A top private school is facing legal action from an ex-student who claims staff failed to protect him from bullies.
The former pupil alleges he was left with mental health issues after prolonged abuse at Glenalmond College.
A complaint lodged by his parents was partly upheld by the Care Inspectorate last year.
In its findings, the watchdog stated: “They (the complainant) stated that there was a culture of bullying at the service and that staff and management were complicit in this by not addressing it adequately or by following their own bullying policy.”
Now the former student, who has not been named, has gone online to raise funds for his own legal challenge against the Perth boarding school.
He has launched an appeal on the CrowdJustice website to raise £5,000 for legal fees. He has already made more than £1,000.
In an extensive blog, he claims staff refused to investigate when his iPod and bicycle suddenly disappeared.
And when someone else’s iPod went missing, he was “bullied and blamed constantly” for several weeks. Staff searched his room for the device, which was later found at its owner’s home.
“No one seemed to care when it was my iPod and my bike that had gone missing without a trace,” he said. “No one else had their belongings or rooms searched.”

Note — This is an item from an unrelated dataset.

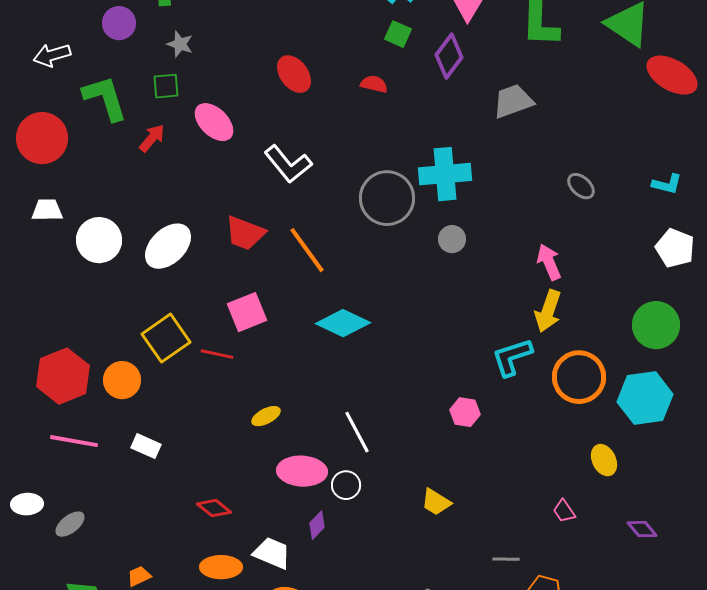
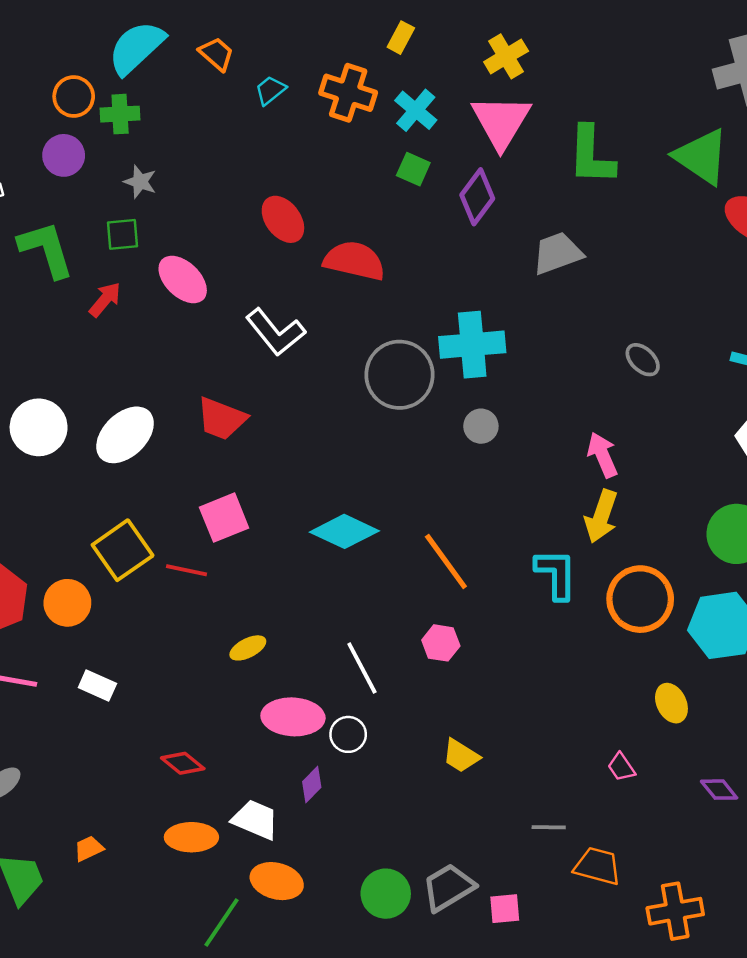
red semicircle: (374, 84) -> (354, 261), moved, size x1.8
orange line: (307, 250) -> (446, 561), moved
cyan L-shape: (512, 357) -> (556, 574), turned 108
pink hexagon: (465, 412) -> (441, 643), moved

The student left in 2015, after he was — he alleges — “bullied into handing over to two pupils some of my work and files for an exam entry and a portfolio for application to further education”.
“One of the bullies included a teacher,” he claimed.
The student said he chose to go to CrowdJustice after speaking with a lawyer about action against Glenalmond’s insurers.
“They seem to want to play a long game, but I need closure — that my bullies answer for their actions towards me and that the school answers for its negligence and ignoring of Care Inspectorate recommendations which directly affected me and allowed my bullying to continue,” he said.
Glenalmond College has insisted that it has taken action to get on top of bullying issues.
Warden Elaine Logan said: “We are aware of a crowdfunding appeal by a former pupil who has chosen to remain anonymous and therefore we will not comment on this individual case.”
She added: “In the most recent report by the Care Inspectorate, published following an inspection which took place at the end of last year, Glenalmond was praised for the quality of care and support provided, receiving a grading of five (very good).
“The quality of staffing, and of management and leadership, were also graded as very good in the report.
“Schools across the country continue to learn and improve on how to tackle bullying among young people.”
She said: “Each case will be different and because of this there will never be a definitive solution. We have strict policies and procedures in place designed to protect the wellbeing of children in our care. This is a priority for us. We take each case very seriously and we respond positively and swiftly to changes in best practice in this area.”